Data items
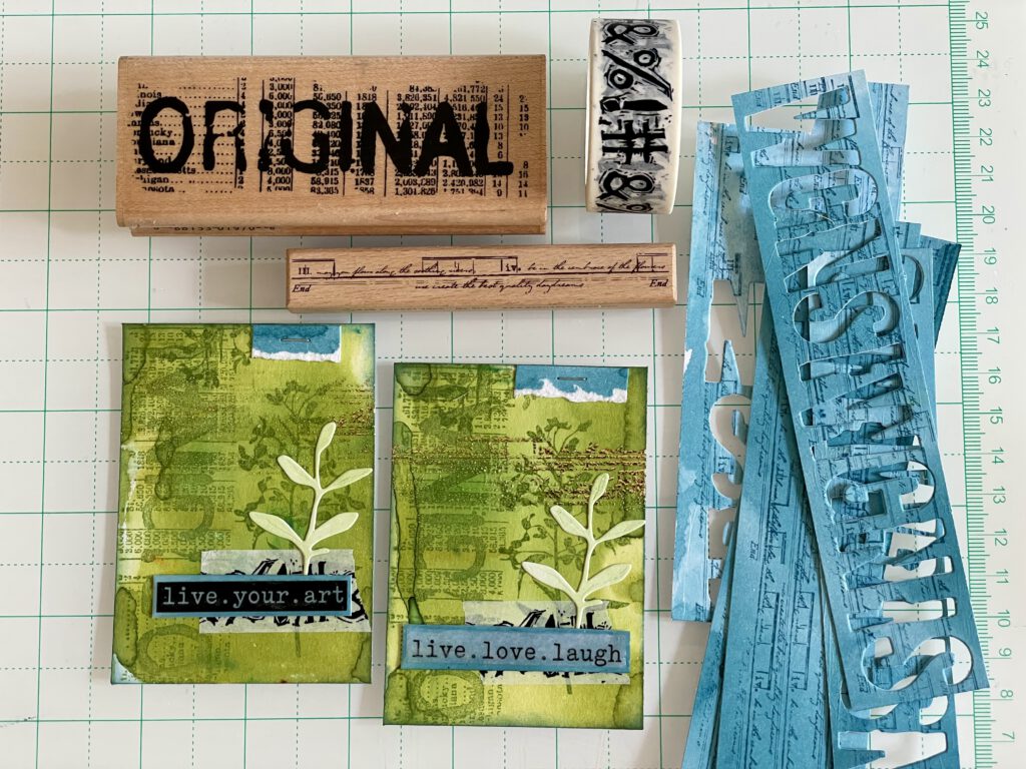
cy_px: 384
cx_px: 513
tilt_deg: -85.8
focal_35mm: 52
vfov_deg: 28.0
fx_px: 1541
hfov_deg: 36.8
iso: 200
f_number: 2
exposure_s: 1/67
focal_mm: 6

WHAT THE TASK REQUIRES
Repeat every entry above exactly; images stay out of the copy.

ANSWER TO THIS TASK
cy_px: 384
cx_px: 513
tilt_deg: -85.8
focal_35mm: 52
vfov_deg: 28.0
fx_px: 1541
hfov_deg: 36.8
iso: 200
f_number: 2
exposure_s: 1/67
focal_mm: 6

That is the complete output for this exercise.